The worth of dollar on Guam has continuously plunged since 2008, when it was $0.67 compared to its 1996 value. The cost of living on Guam has consistently spiraled in the past 10 years.
There was apparently an opposite trend in the mainland, where the value of a dollar increased in every state in the five years through 2013. “While this may sound positive, the reasons for the higher dollar value were mostly related to the housing crash. The states with the largest increases in the value of a dollar also had among the largest median home price drops between 2008 and 2013,” Thomas C. Frokich and Steven Peters, of 24/7 Wall St., wrote in a May 2016 blog post.

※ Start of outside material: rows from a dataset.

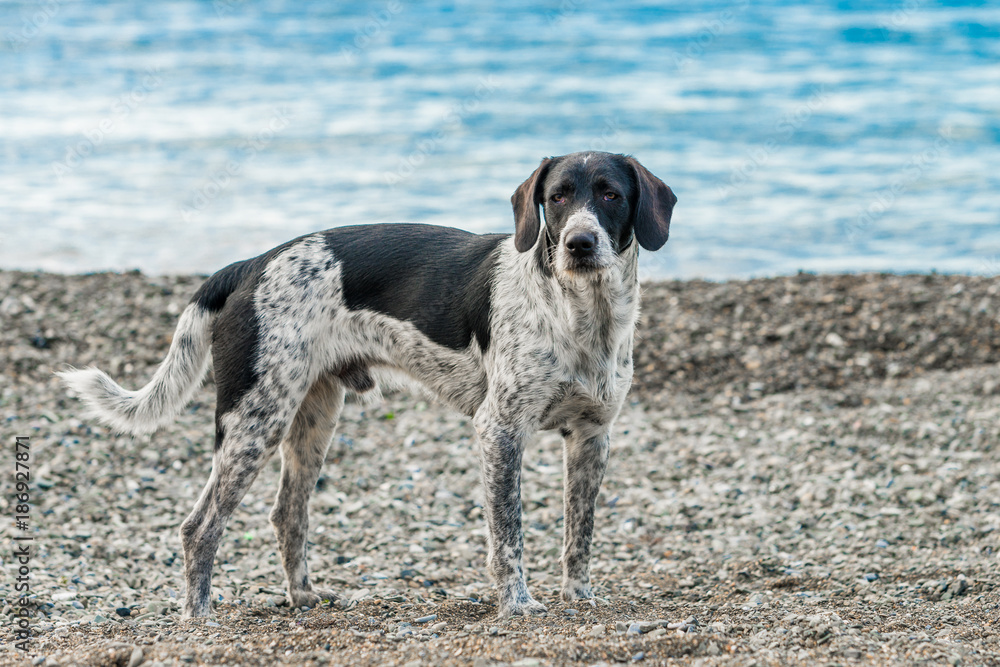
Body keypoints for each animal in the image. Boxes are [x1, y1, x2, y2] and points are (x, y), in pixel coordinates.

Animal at [60, 149, 672, 620]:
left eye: (610, 195)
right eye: (558, 197)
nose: (579, 244)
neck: (581, 312)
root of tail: (251, 264)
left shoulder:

“California for example, where one dollar is worth just $0.89, the median home value dropped by more than 20% over that period. Because Americans spend far more on housing than on goods and services, the housing market collapse meant that component declined considerably, leaving room for more purchases. While one dollar could therefore buy more than it did before the housing collapse, a number of Americans lost significant amounts of money through the depreciation of their homes.
Alan Cole, an economist at the Tax Foundation, noted that, generally, states with higher nominal incomes also have higher price levels. “This is because there is a relationship between the two: in places with higher incomes, the prices of finite resources like land get bid up,” he wrote.

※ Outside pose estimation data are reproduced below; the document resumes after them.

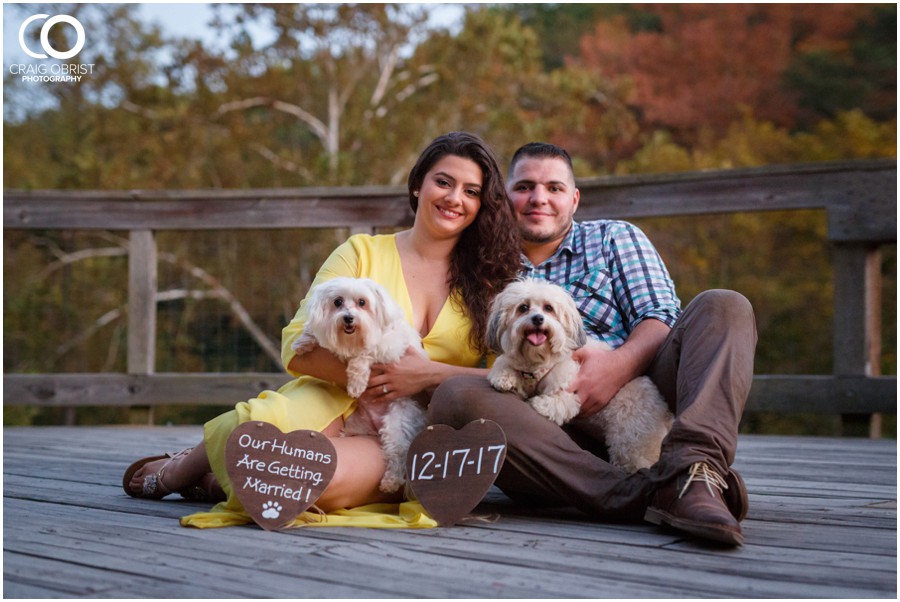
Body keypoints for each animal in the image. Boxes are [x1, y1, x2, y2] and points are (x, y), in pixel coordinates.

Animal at [290, 276, 428, 492]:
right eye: (337, 302)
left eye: (362, 302)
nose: (348, 318)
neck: (352, 340)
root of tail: (374, 428)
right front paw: (303, 342)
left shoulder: (392, 349)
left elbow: (364, 353)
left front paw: (356, 383)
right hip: (354, 427)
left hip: (397, 421)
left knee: (398, 451)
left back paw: (391, 481)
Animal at [486, 278, 676, 474]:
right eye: (523, 308)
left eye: (548, 308)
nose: (538, 319)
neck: (537, 359)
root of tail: (665, 412)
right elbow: (504, 364)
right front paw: (504, 377)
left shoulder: (571, 389)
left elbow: (556, 403)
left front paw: (538, 404)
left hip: (631, 442)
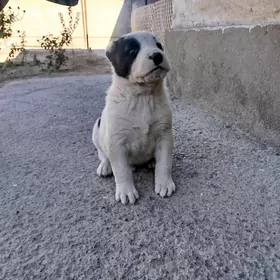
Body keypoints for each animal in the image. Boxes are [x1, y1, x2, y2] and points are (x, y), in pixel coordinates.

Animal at [92, 30, 175, 205]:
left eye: (159, 45)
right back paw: (105, 166)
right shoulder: (116, 142)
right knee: (103, 154)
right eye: (132, 50)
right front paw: (126, 191)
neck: (142, 96)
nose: (157, 55)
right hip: (97, 129)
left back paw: (151, 161)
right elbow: (121, 170)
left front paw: (164, 183)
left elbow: (164, 164)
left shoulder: (164, 135)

However, he said the causation also runs in the opposite direction. “Places with high costs of living pay higher salaries for the same jobs. This is what labor economists call a compensating differential; the higher pay is offered in order to make up for the low purchasing power,” Cole said.
Guam’s minimum wage would have been raised from the current $8.25 to $9.20 in May, but Gov. Eddie Calvo vetoed the bill pending analysis on its economic impact.